Data shown →
"""
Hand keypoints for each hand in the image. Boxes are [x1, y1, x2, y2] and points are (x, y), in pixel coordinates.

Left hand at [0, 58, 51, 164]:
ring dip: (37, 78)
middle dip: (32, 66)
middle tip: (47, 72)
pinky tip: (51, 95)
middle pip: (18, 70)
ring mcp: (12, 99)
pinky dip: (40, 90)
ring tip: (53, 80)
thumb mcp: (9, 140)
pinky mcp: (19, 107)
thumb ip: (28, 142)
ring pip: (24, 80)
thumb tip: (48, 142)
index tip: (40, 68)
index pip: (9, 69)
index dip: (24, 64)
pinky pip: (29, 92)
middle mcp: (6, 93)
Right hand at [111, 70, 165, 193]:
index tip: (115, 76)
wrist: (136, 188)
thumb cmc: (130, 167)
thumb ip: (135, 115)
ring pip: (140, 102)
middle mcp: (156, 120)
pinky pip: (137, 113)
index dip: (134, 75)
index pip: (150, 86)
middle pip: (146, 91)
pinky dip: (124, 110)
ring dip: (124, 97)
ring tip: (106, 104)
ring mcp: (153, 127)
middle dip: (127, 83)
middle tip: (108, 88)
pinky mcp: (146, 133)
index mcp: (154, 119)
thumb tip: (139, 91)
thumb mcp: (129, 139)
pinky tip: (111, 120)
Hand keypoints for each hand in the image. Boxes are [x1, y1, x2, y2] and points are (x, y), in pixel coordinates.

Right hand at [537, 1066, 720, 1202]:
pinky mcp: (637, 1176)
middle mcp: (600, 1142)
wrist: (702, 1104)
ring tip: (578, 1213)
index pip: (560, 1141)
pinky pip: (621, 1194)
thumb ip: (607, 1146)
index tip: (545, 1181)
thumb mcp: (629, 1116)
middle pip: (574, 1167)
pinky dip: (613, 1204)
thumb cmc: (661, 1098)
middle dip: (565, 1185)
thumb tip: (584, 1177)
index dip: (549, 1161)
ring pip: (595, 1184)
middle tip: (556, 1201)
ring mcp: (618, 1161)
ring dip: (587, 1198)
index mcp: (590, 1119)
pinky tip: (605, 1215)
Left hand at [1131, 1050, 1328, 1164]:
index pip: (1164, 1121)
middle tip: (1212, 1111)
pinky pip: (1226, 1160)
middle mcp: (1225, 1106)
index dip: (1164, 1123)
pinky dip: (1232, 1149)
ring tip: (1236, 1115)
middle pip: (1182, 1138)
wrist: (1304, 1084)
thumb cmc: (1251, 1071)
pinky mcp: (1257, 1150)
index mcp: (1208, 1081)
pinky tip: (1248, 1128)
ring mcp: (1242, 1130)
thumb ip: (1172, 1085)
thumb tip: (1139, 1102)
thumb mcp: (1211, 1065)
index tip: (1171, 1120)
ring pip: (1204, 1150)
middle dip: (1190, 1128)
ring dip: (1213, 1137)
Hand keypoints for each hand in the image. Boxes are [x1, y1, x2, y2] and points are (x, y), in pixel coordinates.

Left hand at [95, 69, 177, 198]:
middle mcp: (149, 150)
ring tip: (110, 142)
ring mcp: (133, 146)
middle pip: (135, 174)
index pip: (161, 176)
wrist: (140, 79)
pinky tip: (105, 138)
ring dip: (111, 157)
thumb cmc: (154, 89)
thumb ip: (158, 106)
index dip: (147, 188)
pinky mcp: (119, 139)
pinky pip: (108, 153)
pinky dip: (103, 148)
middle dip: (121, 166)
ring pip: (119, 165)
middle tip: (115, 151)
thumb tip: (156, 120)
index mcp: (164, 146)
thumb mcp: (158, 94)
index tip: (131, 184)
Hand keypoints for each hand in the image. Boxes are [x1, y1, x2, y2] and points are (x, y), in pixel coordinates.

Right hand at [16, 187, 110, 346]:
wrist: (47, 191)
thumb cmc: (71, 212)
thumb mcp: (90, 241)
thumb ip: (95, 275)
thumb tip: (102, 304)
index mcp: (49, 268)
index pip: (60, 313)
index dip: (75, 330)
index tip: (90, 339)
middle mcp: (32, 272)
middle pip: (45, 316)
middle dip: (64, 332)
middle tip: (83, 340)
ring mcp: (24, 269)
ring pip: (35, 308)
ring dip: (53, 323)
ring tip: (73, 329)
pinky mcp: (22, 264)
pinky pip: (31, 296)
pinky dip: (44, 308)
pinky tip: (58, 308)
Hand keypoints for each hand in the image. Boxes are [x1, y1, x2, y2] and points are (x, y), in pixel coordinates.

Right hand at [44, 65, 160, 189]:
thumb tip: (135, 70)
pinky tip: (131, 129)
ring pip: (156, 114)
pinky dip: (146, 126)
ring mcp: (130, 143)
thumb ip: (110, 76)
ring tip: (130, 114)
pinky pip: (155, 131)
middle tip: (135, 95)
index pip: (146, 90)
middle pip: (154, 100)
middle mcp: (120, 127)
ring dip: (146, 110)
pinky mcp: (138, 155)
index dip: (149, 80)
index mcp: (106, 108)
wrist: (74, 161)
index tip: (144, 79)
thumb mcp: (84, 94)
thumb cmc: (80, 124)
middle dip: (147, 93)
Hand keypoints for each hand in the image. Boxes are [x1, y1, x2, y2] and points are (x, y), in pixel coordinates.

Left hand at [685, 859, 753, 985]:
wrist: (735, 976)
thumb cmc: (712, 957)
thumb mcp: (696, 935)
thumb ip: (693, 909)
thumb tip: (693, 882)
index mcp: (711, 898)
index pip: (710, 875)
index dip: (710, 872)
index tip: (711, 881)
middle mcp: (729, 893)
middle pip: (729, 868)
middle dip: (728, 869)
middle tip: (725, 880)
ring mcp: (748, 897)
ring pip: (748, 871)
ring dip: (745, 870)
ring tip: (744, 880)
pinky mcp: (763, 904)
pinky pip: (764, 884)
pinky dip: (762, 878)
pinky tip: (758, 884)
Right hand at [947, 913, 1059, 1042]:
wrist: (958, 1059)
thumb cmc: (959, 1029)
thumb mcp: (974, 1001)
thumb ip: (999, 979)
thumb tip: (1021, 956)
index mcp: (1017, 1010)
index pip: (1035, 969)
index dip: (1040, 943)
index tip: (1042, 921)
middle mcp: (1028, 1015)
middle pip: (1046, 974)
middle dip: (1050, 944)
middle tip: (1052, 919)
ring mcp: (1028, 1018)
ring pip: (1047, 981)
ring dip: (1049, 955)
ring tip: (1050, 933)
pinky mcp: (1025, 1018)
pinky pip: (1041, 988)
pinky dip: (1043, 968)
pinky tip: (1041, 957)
"""
Task description →
All lines in the listing above between the line with "ring dip: (111, 157)" and the line with "pinky tip: (58, 308)", inclusive, should be set down exactly, and no line outside that range.

Finished task →
ring dip: (111, 157)
thumb cmc: (154, 89)
thumb ip: (158, 106)
index dip: (147, 188)
pinky mcp: (119, 139)
pinky pip: (108, 153)
pinky dip: (103, 148)
middle dip: (121, 166)
ring pip: (119, 165)
middle tip: (115, 151)
thumb tip: (156, 120)
index mcp: (164, 146)
thumb mcp: (158, 94)
index tip: (131, 184)
Hand keypoints for each hand in the image. Boxes are [x1, y1, x2, y2] and points are (x, y), in pixel coordinates.

Right hand at [16, 187, 110, 346]:
wrist: (47, 191)
thumb cmc: (71, 212)
thumb mcp: (90, 241)
thumb ip: (95, 275)
thumb tip: (102, 304)
index mcp: (49, 268)
index pip: (60, 313)
index dip: (75, 330)
index tip: (90, 339)
middle mcp: (32, 272)
middle pip: (45, 316)
middle dip: (64, 332)
middle tip: (83, 340)
ring mcp: (24, 269)
ring pip: (35, 308)
ring dip: (53, 323)
ring tip: (73, 329)
pinky mcp: (22, 264)
pinky pip: (31, 296)
pinky dip: (44, 308)
pinky tip: (58, 308)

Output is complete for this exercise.